With Tiger’s beady eyes on me, however, I went to pieces. My fingers all of a sudden assumed the dexterity of a front row forward and the sweat that they produced merely managed to de-activate the adhesive properties of the papers, in vain the deluges of saliva that rained down on them from my tongue. To make matters worse, the roach I attempted to insert refused to enter, and, instead of the five paper super-spliff that I’d intended to produce, I shamefacedly handed Tiger a soggy two-paper bodge job.

He looked at it disbelievingly. I gave him a knowing look as if to say, “Betcha haven’t come across one of those before,” as if it was some kind of underground New York joint of esoteric recipe kept hidden since the sixties.

“I can’t really taste anything in that,” Tiger said.

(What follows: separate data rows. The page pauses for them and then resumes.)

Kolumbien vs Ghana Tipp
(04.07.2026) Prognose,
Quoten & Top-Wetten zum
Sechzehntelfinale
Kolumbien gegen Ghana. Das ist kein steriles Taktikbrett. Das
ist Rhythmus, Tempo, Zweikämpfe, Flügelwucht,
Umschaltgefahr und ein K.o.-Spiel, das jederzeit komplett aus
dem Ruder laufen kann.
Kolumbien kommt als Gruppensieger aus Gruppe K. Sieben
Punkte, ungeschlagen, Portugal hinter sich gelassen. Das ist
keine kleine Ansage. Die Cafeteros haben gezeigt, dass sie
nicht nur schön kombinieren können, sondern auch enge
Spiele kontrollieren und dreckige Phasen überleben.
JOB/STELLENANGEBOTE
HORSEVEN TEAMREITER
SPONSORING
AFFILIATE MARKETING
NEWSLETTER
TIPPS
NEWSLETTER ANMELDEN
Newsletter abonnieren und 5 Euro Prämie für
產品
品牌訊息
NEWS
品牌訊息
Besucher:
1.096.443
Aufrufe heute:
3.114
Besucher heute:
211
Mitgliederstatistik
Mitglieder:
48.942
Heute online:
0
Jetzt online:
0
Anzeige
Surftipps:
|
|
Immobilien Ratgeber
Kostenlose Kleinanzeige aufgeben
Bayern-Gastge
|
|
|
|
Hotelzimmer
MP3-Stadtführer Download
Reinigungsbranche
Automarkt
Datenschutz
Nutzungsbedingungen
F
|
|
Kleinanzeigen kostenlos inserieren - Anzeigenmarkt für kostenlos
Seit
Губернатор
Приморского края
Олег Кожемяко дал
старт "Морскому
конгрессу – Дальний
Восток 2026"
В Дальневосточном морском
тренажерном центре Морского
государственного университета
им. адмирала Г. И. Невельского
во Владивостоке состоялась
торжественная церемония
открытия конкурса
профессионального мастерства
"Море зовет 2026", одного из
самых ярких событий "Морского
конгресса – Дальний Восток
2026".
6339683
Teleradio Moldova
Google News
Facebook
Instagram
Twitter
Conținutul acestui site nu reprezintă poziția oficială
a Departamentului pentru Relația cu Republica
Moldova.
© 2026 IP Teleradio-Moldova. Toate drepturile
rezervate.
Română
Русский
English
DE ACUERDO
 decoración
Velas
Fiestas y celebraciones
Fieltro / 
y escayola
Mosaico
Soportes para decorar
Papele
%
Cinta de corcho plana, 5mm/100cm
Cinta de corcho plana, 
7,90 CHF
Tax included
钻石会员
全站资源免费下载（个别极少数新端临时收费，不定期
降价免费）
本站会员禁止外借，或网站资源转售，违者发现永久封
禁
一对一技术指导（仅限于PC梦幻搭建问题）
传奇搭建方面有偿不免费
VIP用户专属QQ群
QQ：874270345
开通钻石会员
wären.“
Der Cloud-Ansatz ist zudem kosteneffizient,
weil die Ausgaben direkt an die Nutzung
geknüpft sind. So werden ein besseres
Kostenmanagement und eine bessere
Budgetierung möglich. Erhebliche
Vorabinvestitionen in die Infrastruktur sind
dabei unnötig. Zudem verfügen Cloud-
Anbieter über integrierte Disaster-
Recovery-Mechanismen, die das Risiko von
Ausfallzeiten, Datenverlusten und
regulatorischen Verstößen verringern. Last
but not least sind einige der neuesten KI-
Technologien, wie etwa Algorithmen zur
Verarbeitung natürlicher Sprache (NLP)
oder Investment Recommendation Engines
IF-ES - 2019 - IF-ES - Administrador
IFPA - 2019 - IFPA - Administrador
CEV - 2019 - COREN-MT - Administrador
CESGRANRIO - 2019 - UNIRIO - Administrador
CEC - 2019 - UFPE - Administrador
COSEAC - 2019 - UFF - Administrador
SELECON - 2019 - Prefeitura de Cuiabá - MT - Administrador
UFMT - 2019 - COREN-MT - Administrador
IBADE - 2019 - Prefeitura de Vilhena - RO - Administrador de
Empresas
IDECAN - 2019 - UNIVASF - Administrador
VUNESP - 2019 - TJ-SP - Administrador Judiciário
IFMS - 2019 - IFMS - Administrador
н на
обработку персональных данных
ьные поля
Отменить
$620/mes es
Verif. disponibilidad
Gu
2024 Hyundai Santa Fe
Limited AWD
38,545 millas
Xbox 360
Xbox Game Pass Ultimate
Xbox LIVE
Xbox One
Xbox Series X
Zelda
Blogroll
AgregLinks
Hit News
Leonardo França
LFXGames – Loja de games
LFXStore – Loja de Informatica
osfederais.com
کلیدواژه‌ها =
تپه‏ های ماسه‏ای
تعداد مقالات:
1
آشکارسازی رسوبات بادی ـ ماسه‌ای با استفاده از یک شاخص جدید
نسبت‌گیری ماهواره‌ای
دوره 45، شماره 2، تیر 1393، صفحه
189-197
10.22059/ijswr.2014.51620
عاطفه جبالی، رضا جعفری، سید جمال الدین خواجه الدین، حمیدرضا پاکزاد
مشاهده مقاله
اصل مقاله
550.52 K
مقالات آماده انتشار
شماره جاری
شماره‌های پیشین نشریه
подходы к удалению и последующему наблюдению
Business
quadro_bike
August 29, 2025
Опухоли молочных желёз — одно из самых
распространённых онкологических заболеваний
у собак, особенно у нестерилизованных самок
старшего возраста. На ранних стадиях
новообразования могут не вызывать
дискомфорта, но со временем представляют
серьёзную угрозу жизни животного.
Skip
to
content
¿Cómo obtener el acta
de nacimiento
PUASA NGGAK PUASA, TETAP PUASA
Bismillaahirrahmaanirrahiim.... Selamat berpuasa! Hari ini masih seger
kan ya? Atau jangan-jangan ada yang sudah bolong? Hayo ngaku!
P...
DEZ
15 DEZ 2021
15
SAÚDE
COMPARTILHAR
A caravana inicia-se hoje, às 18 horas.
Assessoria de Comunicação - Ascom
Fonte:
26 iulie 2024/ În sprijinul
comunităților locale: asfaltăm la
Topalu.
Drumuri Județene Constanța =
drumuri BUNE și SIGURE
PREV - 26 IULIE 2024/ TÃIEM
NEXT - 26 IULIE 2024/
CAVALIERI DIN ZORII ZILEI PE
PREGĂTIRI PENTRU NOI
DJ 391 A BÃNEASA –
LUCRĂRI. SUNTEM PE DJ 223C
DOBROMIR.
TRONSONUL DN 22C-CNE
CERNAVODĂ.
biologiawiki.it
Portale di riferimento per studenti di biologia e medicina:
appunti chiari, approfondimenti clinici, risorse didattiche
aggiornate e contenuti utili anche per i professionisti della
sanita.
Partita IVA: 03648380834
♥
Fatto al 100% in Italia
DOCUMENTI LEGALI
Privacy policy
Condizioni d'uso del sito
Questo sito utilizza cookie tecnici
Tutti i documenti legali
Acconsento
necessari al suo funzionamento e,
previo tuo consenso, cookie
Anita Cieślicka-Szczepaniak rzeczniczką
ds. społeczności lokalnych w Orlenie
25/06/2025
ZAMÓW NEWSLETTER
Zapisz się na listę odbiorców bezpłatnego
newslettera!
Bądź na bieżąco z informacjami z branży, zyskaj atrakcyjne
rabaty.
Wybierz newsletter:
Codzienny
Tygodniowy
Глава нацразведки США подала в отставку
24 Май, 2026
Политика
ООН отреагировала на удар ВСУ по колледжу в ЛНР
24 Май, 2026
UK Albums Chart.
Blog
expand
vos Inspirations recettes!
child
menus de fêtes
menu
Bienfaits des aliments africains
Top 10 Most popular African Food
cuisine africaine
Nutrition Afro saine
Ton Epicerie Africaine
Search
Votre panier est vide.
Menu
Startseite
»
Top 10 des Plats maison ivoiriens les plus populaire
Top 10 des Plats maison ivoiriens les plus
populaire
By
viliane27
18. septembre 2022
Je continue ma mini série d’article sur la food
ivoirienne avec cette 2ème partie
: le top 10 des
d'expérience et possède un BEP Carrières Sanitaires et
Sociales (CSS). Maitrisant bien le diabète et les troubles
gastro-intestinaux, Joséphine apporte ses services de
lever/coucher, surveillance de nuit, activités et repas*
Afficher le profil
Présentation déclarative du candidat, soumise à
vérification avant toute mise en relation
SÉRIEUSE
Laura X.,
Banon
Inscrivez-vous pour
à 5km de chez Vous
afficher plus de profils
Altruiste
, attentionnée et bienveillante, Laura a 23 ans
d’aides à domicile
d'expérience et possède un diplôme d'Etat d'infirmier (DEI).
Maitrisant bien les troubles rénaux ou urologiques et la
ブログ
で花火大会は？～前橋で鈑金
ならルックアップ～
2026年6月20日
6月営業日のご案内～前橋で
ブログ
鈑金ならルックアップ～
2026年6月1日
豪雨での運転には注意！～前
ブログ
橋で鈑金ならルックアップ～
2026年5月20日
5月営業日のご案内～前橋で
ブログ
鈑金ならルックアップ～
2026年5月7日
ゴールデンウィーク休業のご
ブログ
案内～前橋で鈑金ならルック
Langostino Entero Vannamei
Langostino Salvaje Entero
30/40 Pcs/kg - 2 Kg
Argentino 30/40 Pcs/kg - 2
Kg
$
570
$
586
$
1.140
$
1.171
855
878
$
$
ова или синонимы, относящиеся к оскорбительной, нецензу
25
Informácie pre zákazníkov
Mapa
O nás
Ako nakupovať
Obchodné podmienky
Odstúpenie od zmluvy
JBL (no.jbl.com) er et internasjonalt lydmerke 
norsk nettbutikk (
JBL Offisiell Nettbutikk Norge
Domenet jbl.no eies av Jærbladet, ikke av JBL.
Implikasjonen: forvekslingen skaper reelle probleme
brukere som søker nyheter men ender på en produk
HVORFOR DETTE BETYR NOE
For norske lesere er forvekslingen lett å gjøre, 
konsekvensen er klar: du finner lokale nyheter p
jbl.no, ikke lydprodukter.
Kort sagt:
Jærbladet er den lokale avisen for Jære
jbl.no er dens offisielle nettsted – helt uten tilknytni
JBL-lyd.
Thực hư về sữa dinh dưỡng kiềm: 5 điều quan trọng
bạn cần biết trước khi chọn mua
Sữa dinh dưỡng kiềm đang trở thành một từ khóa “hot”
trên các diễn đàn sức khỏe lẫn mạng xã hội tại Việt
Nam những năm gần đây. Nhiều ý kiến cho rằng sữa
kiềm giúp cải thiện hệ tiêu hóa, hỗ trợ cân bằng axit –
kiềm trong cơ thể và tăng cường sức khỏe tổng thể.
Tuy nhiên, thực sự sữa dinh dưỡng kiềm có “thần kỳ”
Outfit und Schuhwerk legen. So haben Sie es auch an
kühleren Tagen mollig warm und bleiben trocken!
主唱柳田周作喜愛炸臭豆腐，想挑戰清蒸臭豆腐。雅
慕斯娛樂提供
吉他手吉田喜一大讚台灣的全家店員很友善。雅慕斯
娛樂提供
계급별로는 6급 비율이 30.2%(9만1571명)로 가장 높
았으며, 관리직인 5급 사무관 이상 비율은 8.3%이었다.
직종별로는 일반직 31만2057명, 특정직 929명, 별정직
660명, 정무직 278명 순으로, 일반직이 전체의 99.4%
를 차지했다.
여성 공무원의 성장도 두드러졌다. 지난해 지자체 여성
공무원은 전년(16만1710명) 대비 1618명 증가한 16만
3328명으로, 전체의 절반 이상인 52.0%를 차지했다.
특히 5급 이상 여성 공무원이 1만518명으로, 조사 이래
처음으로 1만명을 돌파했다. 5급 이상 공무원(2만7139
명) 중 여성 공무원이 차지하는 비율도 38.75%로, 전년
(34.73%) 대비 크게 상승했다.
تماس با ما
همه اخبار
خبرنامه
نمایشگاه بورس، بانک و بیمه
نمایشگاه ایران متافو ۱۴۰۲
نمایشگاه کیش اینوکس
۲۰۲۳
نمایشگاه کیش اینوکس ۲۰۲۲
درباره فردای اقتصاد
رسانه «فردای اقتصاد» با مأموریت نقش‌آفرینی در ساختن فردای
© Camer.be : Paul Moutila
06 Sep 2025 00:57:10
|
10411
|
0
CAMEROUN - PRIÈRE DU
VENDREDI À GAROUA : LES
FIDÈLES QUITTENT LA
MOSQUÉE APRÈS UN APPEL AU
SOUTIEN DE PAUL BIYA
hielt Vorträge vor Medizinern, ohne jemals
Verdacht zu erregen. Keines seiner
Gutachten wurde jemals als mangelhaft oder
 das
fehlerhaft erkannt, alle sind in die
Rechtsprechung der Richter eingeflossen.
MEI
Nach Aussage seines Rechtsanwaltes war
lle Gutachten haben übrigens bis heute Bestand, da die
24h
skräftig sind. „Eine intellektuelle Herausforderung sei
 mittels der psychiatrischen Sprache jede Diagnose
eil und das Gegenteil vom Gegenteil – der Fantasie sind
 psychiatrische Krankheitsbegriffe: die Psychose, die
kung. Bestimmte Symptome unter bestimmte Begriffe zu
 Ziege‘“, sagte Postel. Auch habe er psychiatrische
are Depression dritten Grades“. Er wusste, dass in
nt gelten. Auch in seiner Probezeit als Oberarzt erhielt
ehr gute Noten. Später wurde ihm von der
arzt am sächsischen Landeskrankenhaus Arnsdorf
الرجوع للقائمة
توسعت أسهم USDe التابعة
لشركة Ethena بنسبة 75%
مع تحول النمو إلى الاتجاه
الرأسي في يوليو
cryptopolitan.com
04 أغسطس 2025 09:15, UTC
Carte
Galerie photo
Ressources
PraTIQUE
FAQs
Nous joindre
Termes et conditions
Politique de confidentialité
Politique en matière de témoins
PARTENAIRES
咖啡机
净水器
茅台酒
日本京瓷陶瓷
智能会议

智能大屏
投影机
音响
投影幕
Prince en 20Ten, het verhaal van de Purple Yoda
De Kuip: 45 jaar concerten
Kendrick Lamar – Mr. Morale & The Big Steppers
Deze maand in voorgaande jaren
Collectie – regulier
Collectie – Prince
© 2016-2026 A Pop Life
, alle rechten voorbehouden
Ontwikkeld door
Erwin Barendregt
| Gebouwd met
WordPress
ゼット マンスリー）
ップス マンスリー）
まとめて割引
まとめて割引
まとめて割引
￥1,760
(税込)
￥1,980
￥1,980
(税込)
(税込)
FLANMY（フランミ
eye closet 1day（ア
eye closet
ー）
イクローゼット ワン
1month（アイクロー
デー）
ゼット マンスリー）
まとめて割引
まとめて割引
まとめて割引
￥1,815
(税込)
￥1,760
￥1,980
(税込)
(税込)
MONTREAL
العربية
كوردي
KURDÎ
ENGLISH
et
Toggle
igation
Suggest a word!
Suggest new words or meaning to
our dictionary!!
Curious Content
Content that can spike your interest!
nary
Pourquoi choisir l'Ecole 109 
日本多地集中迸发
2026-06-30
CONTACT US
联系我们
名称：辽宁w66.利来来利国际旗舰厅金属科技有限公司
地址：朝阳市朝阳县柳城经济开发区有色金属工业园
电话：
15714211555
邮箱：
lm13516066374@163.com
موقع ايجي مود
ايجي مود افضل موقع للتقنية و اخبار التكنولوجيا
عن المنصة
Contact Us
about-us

Was he kidding? I’d absolutely loaded it. There was hardly a grain of tobacco in there. Most of it had fallen out.

“Anyway, Danny, why exactly do you want this job and what qualities do you think you would bring to the enterprise?”

For heaven’s sakeI should have prepared a CV. I wasn’t expecting such professionalism. I thought back to my last interview for a shelf-filler job with Hyper Value.

“Well, Tiger, I’m a very motivated and hard-working individual, who places a high regard on personal integrity, works well within a team and is committed to seeing projects through to completion.”

Tiger failed to call me back the next day as promised and I realised, extremely thankfully, that I’d blown it. I promised myself that from here on in I would take a more active role in the decisions governing where my life led me.

Thus, I found myself standing in the rain again, in the same car park that my parents had left me in less than seven months ago. However, I was now a very different person. I had indeed spread my wings and flown. I counted my achievements: learning to play squash and winning the college squash tournament (I knew Dave, the squash captain, from smoking sessions and I knew he had let me win); living independently for the first time (OK, so three square meals a day were available in the refectory, but I still had to make it to the other side of the campus), and, er, going for an interview as a ‘drugs dealer’. However, despite these diverse and dazzling accomplishments, nothing could have prepared me for what fate had in store next. I would soon be flying into the eye of the storm!